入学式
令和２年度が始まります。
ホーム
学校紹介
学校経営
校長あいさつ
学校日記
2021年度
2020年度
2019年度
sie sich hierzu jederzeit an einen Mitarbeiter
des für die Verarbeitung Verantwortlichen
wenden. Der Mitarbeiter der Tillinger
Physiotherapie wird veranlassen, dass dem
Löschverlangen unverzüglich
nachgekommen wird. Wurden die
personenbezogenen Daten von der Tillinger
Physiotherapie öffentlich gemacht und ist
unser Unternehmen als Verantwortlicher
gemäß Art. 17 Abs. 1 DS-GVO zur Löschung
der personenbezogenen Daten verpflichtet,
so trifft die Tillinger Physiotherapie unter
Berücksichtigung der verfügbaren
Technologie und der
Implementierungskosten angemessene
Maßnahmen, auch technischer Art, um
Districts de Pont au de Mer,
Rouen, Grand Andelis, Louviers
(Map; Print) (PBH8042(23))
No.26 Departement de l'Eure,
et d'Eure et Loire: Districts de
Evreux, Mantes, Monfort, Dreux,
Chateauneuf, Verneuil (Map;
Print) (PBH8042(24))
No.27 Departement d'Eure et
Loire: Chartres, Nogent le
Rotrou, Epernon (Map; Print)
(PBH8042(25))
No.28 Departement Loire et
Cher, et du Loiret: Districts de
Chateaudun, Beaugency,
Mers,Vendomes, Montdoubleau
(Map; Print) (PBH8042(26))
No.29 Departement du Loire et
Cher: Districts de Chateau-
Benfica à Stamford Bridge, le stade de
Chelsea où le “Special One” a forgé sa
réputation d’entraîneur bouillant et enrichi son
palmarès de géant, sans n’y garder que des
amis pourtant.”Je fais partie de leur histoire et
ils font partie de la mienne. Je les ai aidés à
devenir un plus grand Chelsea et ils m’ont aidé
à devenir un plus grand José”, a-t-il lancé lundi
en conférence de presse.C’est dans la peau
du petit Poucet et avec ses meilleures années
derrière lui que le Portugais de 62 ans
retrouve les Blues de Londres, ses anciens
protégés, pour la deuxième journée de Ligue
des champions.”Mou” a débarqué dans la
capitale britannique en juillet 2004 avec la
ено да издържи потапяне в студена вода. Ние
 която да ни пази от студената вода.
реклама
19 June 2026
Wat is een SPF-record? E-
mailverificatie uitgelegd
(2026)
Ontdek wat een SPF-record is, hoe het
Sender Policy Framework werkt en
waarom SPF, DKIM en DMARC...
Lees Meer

───

- **Task to complete**: Only one part of the material above is to be transcribed, namely the lines starting with the line that has "des für die Verarbeitung Verantwortlichen" and going on through the line that has "Districts de Pont", exactly as they stand.

- **Output for this task**:
des für die Verarbeitung Verantwortlichen
wenden. Der Mitarbeiter der Tillinger
Physiotherapie wird veranlassen, dass dem
Löschverlangen unverzüglich
nachgekommen wird. Wurden die
personenbezogenen Daten von der Tillinger
Physiotherapie öffentlich gemacht und ist
unser Unternehmen als Verantwortlicher
gemäß Art. 17 Abs. 1 DS-GVO zur Löschung
der personenbezogenen Daten verpflichtet,
so trifft die Tillinger Physiotherapie unter
Berücksichtigung der verfügbaren
Technologie und der
Implementierungskosten angemessene
Maßnahmen, auch technischer Art, um
Districts de Pont au de Mer,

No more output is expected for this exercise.